17.    The Committee re-emphasized that monetary policy decisions will be taken within the framework of inflation targeting regime and with the priority of price stability. The monetary policy stance will be set taking into account the upside risks to the inflation outlook and with a focus on bringing inflation down permanently in a cautious manner and achieving price stability target.

 

18.    Domestic demand conditions, cumulative cost effects, in particular the exchange rate effects, increasing international food and other commodity prices and high levels of inflation expectations continue to affect the pricing behavior and inflation outlook adversely. The decelerating impact of the strong monetary tightening implemented in November and December MPC meetings on credit and domestic demand is expected to become more significant; hence the effects of demand and cost factors on inflation are envisaged to wane gradually.

 

19.    On the other hand, the developments in international commodity prices, supply constraints intensifying in some sectors, and the adjustments in wage and administered prices remain important to the medium-term inflation outlook. As the lagged effects of the credit slowdown are expected to become apparent in the upcoming period, inflation may increase further in the coming few months due to supply-side inflationary factors that are significant in the short run. The additional inflation rigidity to be driven by the minimum wage through the services prices channel in particular, necessitates an extended period of a tight monetary policy stance compared to past projections.
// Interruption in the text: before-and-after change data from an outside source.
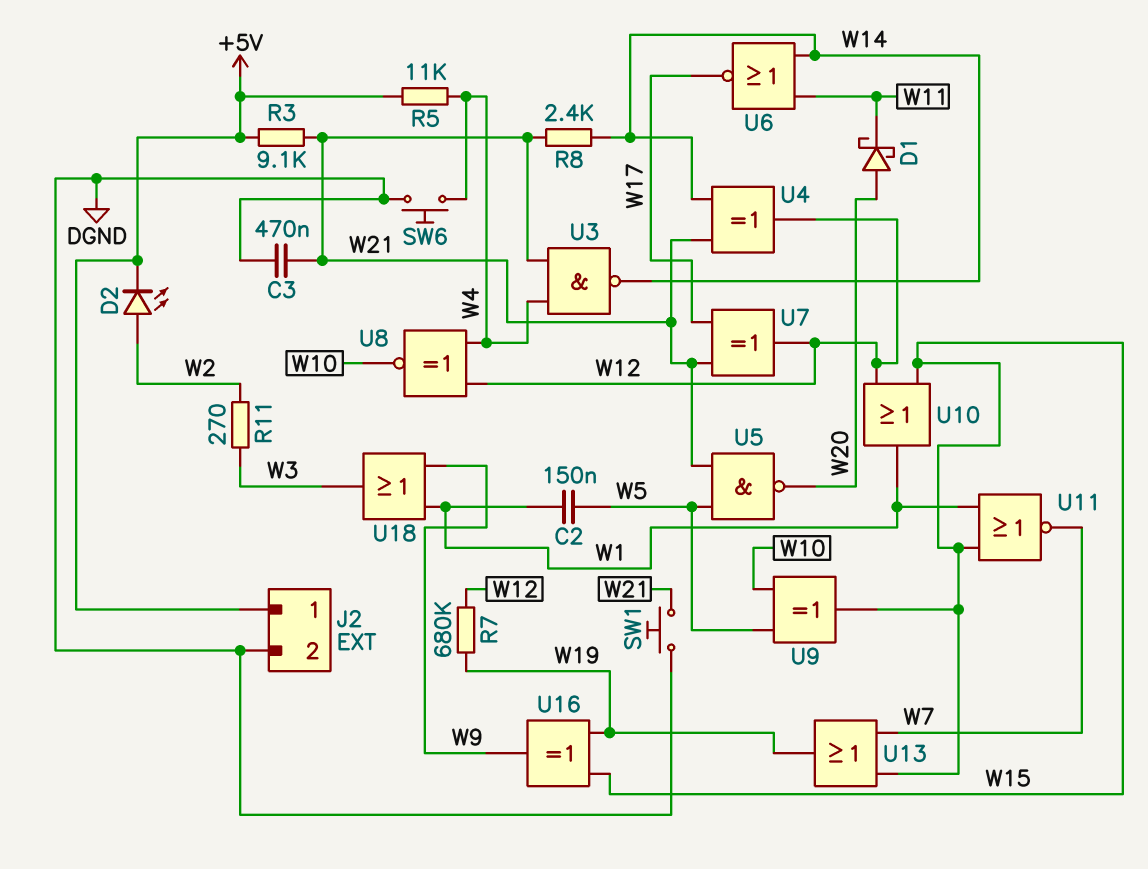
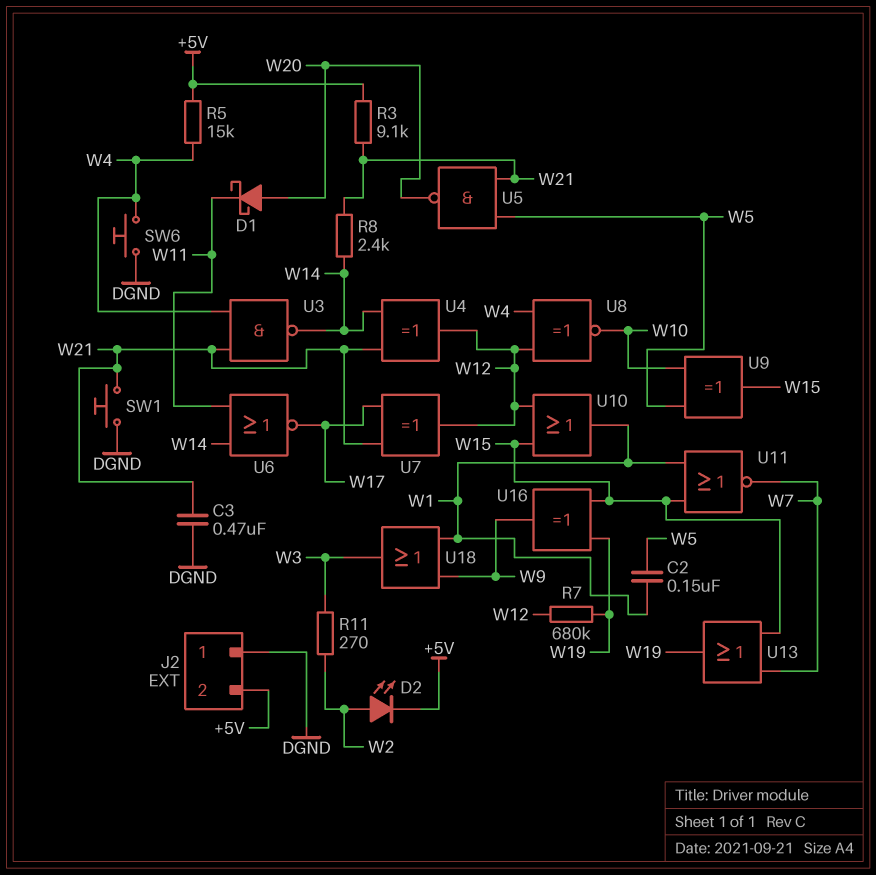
J2 pin 1: +5V -> DGND
J2 pin 2: DGND -> +5V
R5: 11k (+5V, W4) -> 15k (+5V, W4)

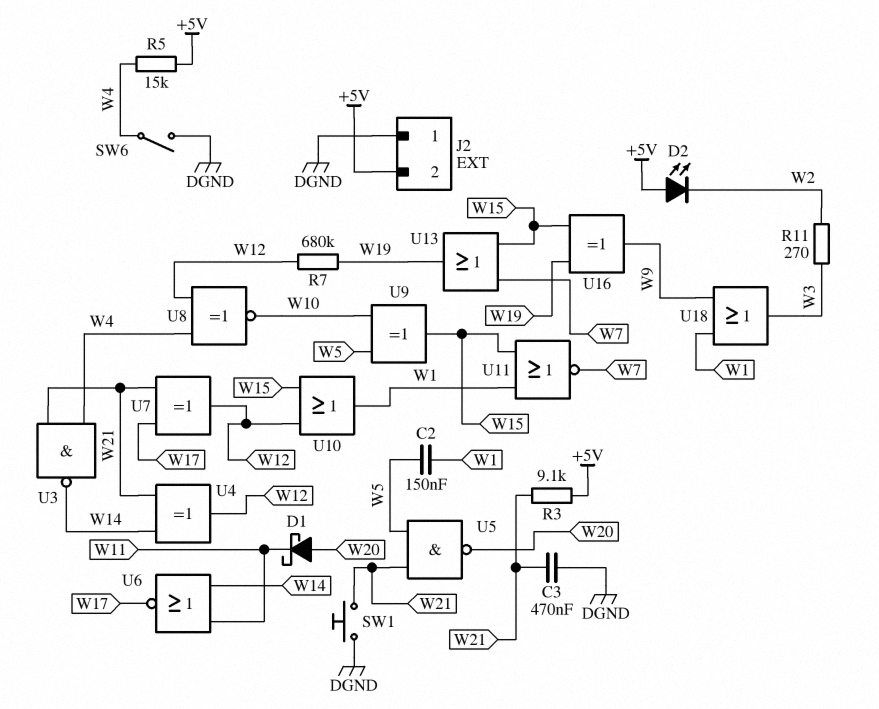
D2: LED (A W2, K +5V) -> LED (A +5V, K W2)
R8: 2.4k (W14, W21) -> none
SW6: button (DGND, W4) -> switch (DGND, W4)

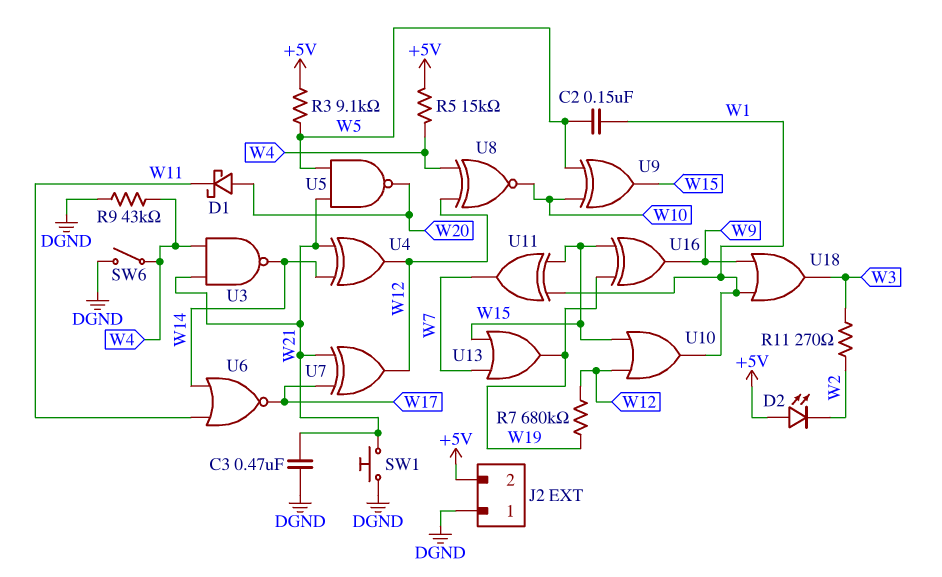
R3: 9.1k (+5V, W21) -> 9.1k (+5V, W5)
R9: none -> 43k (DGND, W4)
U11: NOR (in W1, in W15, out W7) -> XOR (in W1, in W15, out W7)

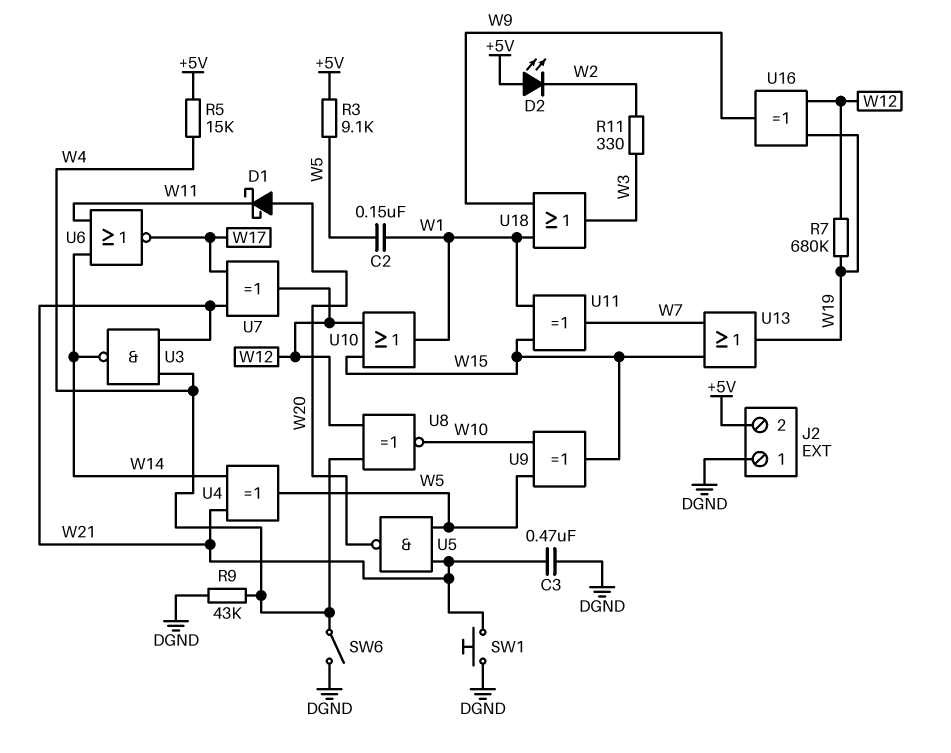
R11: 270 (W2, W3) -> 330 (W2, W3)
U4: XOR (in W14, in W21, out W12) -> XOR (in W14, in W21, out W5)
U16: XOR (in W15, in W19, out W9) -> XOR (in W12, in W19, out W9)

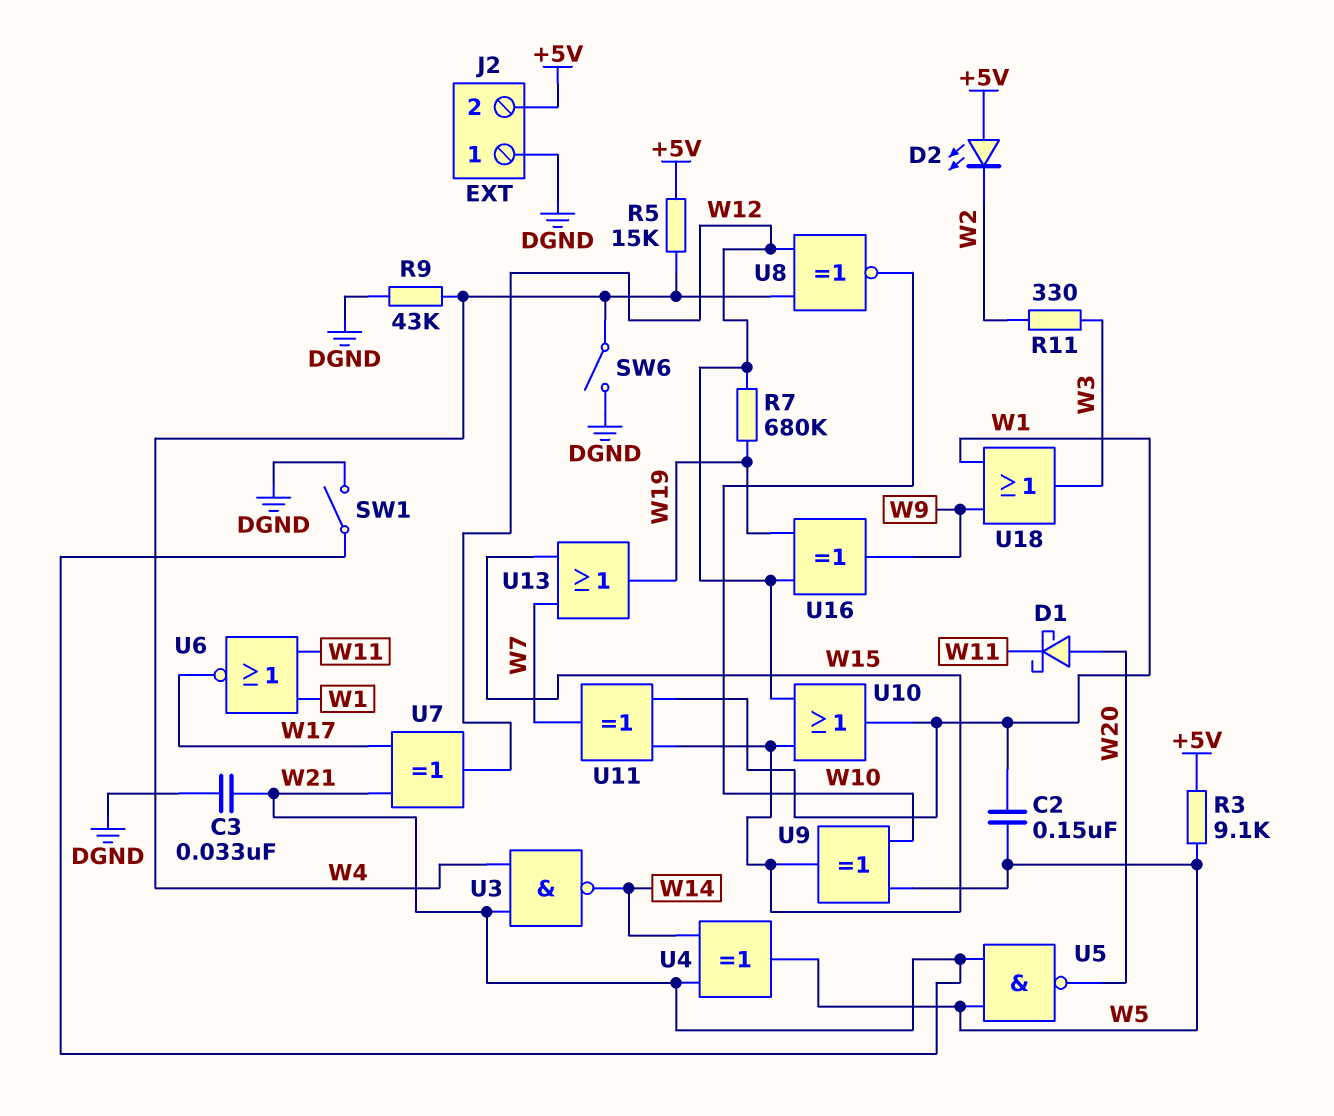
C3: 470nF (DGND, W21) -> 33nF (DGND, W21)
SW1: button (DGND, W21) -> switch (DGND, W21)
U6: NOR (in W11, in W14, out W17) -> NOR (in W1, in W11, out W17)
The tight monetary stance will serve as a significant buffer against external and temporary volatilities in the context of inflation expectations, pricing behavior and financial market developments.

 

20.    Accordingly, the MPC, taking into account the end-2021 forecast target, has decided to maintain the tight monetary policy stance decisively for an extended period until strong indicators point to a permanent fall in inflation and price stability. As regards to the indicators pointing to a permanent fall in inflation and price stability, indicators for the underlying trend of inflation and pricing behavior, diffusion indices, demand and cost factors, and inflation expectations will be monitored closely for their compatibility with the targets in the forecast horizon. Additional monetary tightening will be delivered if needed. Besides the current information set, if any new information arrives pointing at the risk of inflation expectations and pricing behavior diverging from the medium-term target path, additional front-loaded tightening will be implemented.

 

21.    The tight monetary policy stance, besides attaining permanent price stability, will foster macroeconomic and financial stability positively by facilitating the fall in country risk premium, the reversal in currency substitution, the accumulation of foreign exchange reserves and the perpetual decline in financing costs.

 

22.    The Committee reiterated its judgement that in order to achieve price stability, a strong policy coordination and a holistic macro policy mix involving all stakeholders are required.

 

23.    In its decision-making process, the CBRT adopts a framework with a medium term perspective, based on analyzing all factors affecting inflation and the interaction between these factors. 

 

24.    It should be emphasized that any new data or information may lead the Committee to revise its stance.”